(Stored records)

>> begin

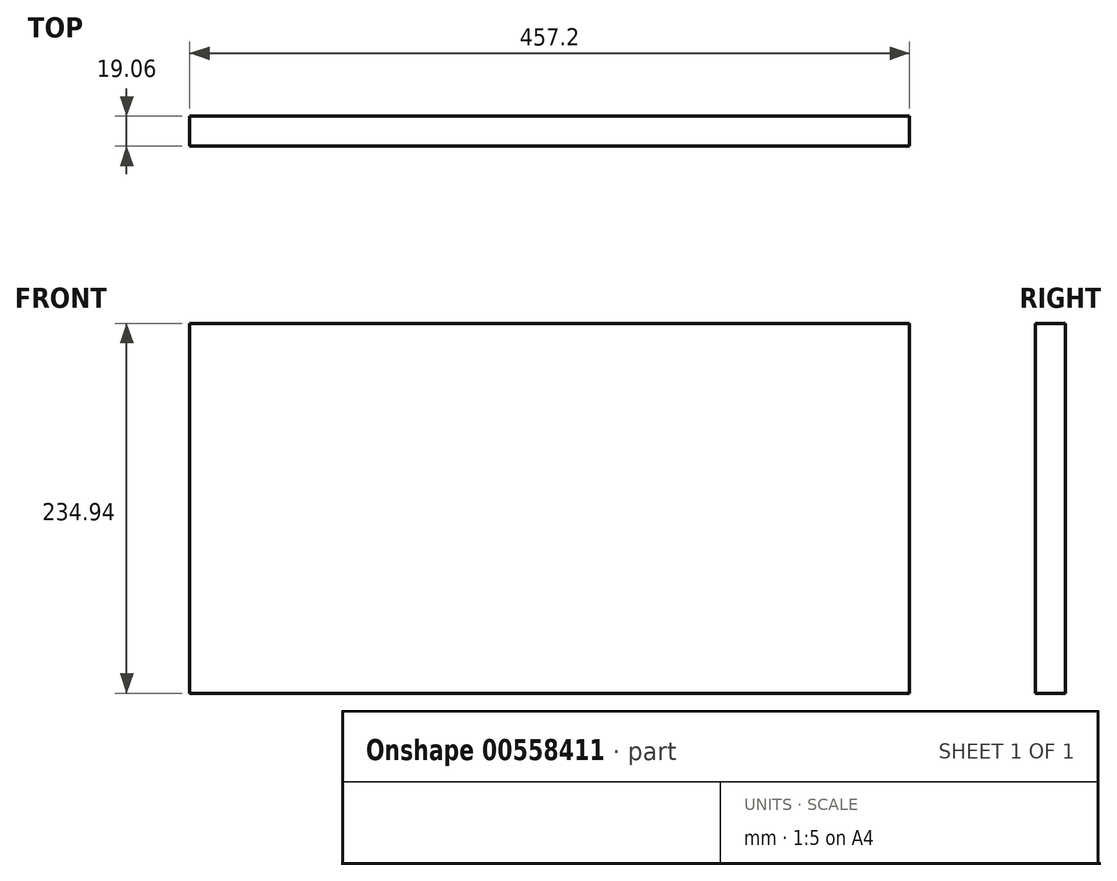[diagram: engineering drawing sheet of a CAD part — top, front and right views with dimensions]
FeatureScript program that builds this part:
annotation { "Feature Type Name" : "Feature", "Feature Type Description" : "" }
export const myFeature = defineFeature(function(context is Context, id is Id, definition is map)
    precondition{}
    {
        {
            var Q0;
            Q0=qCreatedBy(makeId("Front.planeOp"),FACE);
            var sketch = newSketch(context, id + "F0", { "sketchPlane" : qUnion([Q0])});
            skLineSegment(sketch, "E0.bottom", {"start": v(228.6, 117.48) * mm, "end": v(-228.6, 117.48) * mm});
            skLineSegment(sketch, "E0.top", {"start": v(228.6, -117.48) * mm, "end": v(-228.6, -117.48) * mm});
            skLineSegment(sketch, "E0.left", {"start": v(228.6, 117.48) * mm, "end": v(228.6, -117.48) * mm});
            skLineSegment(sketch, "E0.right", {"start": v(-228.6, 117.48) * mm, "end": v(-228.6, -117.48) * mm});
            skPoint(sketch, "E0.middle", {"position": v(0, 0) * mm});
            skSolve(sketch);
        }
        {
            var Q0;
            Q0=makeQuery(id+"F0.imprint","IMPRINT",FACE,{"disambiguationData":[TD([[makeQuery(id+"F0.imprint","IMPRINT",EDGE,{"derivedFrom":sQuery(id+"F0.wireOp",EDGE,"E0.bottom")}),1.0]])]});
            extrude(context, id + "F1", {"entities" : qUnion([Q0]), "endBound" : BoundingType.SYMMETRIC, "depth" : 19.05 * mm, "offsetDistance" : 25.4 * mm});
        }
    });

>> end

Requirement>
Revise the lines from the start of the records through the line that contains "var sketch = newSketch(context, id", replacing every occurrence of "Q0" with "Q1" and changing nothing else. Omit the pictures from your answer.

Result for this task>
[diagram: engineering drawing sheet of a CAD part — top, front and right views with dimensions]
FeatureScript program that builds this part:
annotation { "Feature Type Name" : "Feature", "Feature Type Description" : "" }
export const myFeature = defineFeature(function(context is Context, id is Id, definition is map)
    precondition{}
    {
        {
            var Q1;
            Q1=qCreatedBy(makeId("Front.planeOp"),FACE);
            var sketch = newSketch(context, id + "F0", { "sketchPlane" : qUnion([Q1])});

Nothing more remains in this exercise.